Methods: Patients were identified from the GuardantINFORM real-world clinical-genomic database. Adult patients with mGC who underwent testing with the Guardant360 assay from June 2014 to March 2022 and within 60 days before 1L treatment were included. The median of the maximum variant allele fraction (MVAF) was used to classify patients into high or low ctDNA burden groups, with undetectable ctDNA burden included in the low group. Associations with real-world outcome variables derived from claims, including time to treatment discontinuation (rwTTD), time to next treatment (rwTTNT), and overall survival (rwOS), were assessed using log-rank tests and multivariable Cox models.

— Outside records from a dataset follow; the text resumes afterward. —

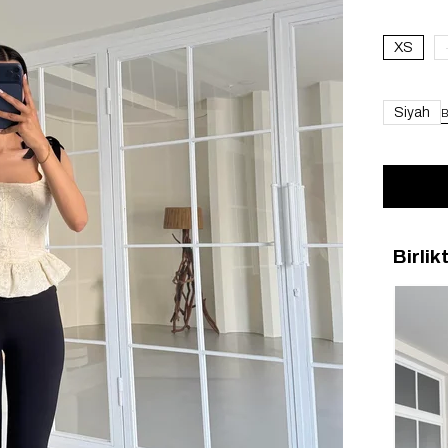
XS
Siyah
B
Birlik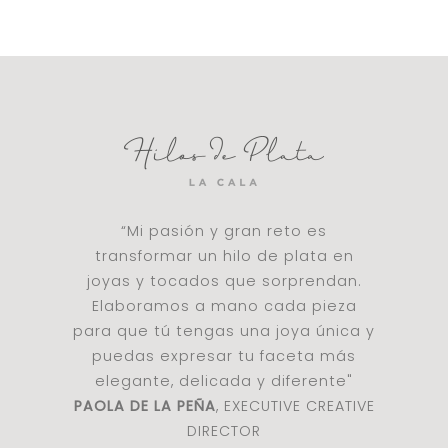
“Mi pasión y gran reto es
transformar un hilo de plata en
joyas y tocados que sorprendan.
Elaboramos a mano cada pieza
para que tú tengas una joya única y
puedas expresar tu faceta más
elegante, delicada y diferente"
PAOLA DE LA PEÑA
, EXECUTIVE CREATIVE
DIRECTOR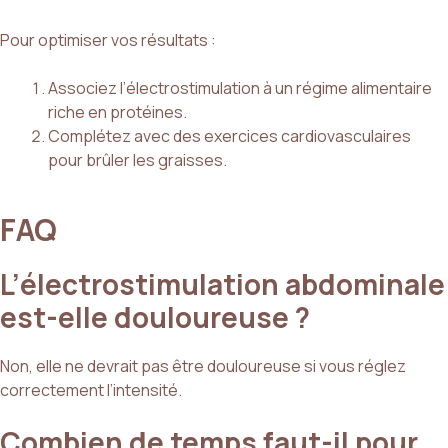
Pour optimiser vos résultats :
Associez l’électrostimulation à un régime alimentaire
riche en protéines.
Complétez avec des exercices cardiovasculaires
pour brûler les graisses.
FAQ
L’électrostimulation abdominale
est-elle douloureuse ?
Non, elle ne devrait pas être douloureuse si vous réglez
correctement l’intensité.
Combien de temps faut-il pour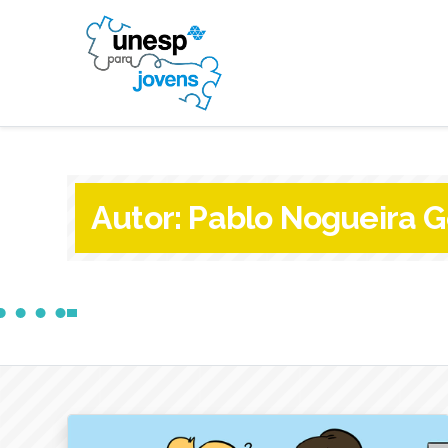
Autor:
Pablo Nogueira G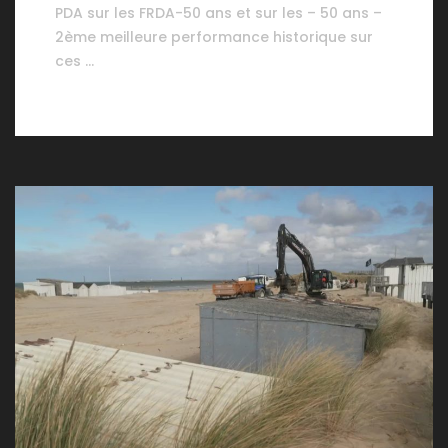
PDA sur les FRDA-50 ans et sur les – 50 ans –
2ème meilleure performance historique sur
ces …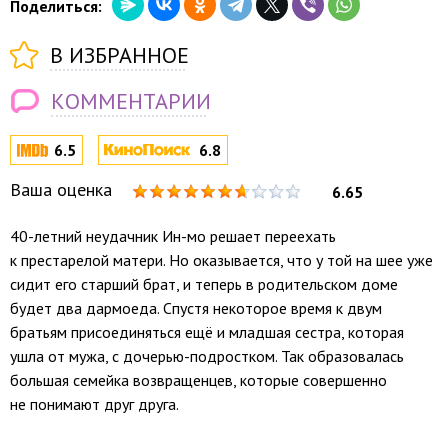
Поделиться:
В ИЗБРАННОЕ
КОММЕНТАРИИ
6.5
6.8
Ваша оценка
6.65
40-летний неудачник Ин-мо решает переехать
к престарелой матери. Но оказывается, что у той на шее уже
сидит его старший брат, и теперь в родительском доме
будет два дармоеда. Спустя некоторое время к двум
братьям присоединяться ещё и младшая сестра, которая
ушла от мужа, с дочерью-подростком. Так образовалась
большая семейка возвращенцев, которые совершенно
не понимают друг друга.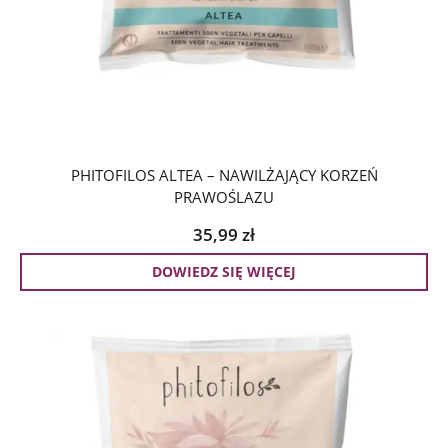
PHITOFILOS ALTEA – NAWILŻAJĄCY KORZEŃ
PRAWOŚLAZU
35,99
zł
DOWIEDZ SIĘ WIĘCEJ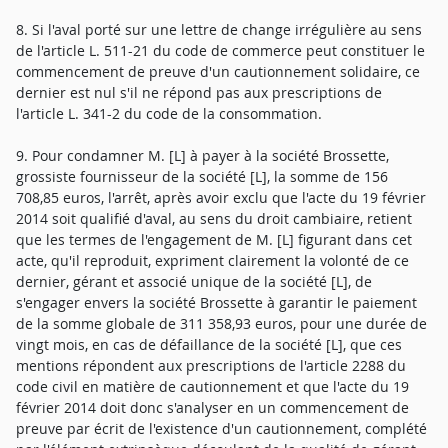
8. Si l'aval porté sur une lettre de change irrégulière au sens
de l'article L. 511-21 du code de commerce peut constituer le
commencement de preuve d'un cautionnement solidaire, ce
dernier est nul s'il ne répond pas aux prescriptions de
l'article L. 341-2 du code de la consommation.
9. Pour condamner M. [L] à payer à la société Brossette,
grossiste fournisseur de la société [L], la somme de 156
708,85 euros, l'arrêt, après avoir exclu que l'acte du 19 février
2014 soit qualifié d'aval, au sens du droit cambiaire, retient
que les termes de l'engagement de M. [L] figurant dans cet
acte, qu'il reproduit, expriment clairement la volonté de ce
dernier, gérant et associé unique de la société [L], de
s'engager envers la société Brossette à garantir le paiement
de la somme globale de 311 358,93 euros, pour une durée de
vingt mois, en cas de défaillance de la société [L], que ces
mentions répondent aux prescriptions de l'article 2288 du
code civil en matière de cautionnement et que l'acte du 19
février 2014 doit donc s'analyser en un commencement de
preuve par écrit de l'existence d'un cautionnement, complété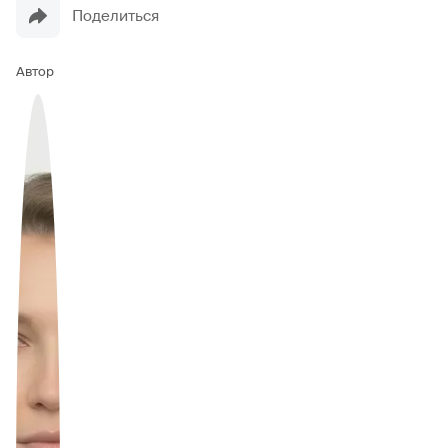
Поделиться
Автор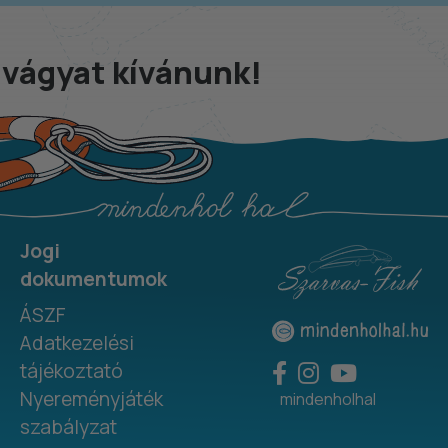
tvágyat kívánunk!
Jogi
dokumentumok
ÁSZF
Adatkezelési
tájékoztató
Nyereményjáték
mindenholhal
szabályzat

Results: A cohort of 824 patients with mGC was identified. Median MVAF was 2.9%, with 91% having detectable ctDNA. Among patients receiving chemo-based treatment (n = 537), rwTTDs were similar in low and high ctDNA burden groups, while those with high ctDNA burden showed significantly shorter rwTTNT and rwOS (median rwTTNT = 4.8 months v 7.4 months, P < .001; median rwOS = 13.2 months v 19.1 months, P < .001). Multivariable Cox analyses showed similar results. ctDNA burden in immunotherapy (n = 100) and trastuzumab-based (n = 99) treatment groups did not have significant associations with outcomes.
Conclusion: We used RWD to demonstrate that high pretreatment ctDNA burden was associated with worse clinical outcomes in a mGC population receiving 1L chemotherapy-based treatments. Our analysis suggests ctDNA burden could be used as a prognostic biomarker for mGC.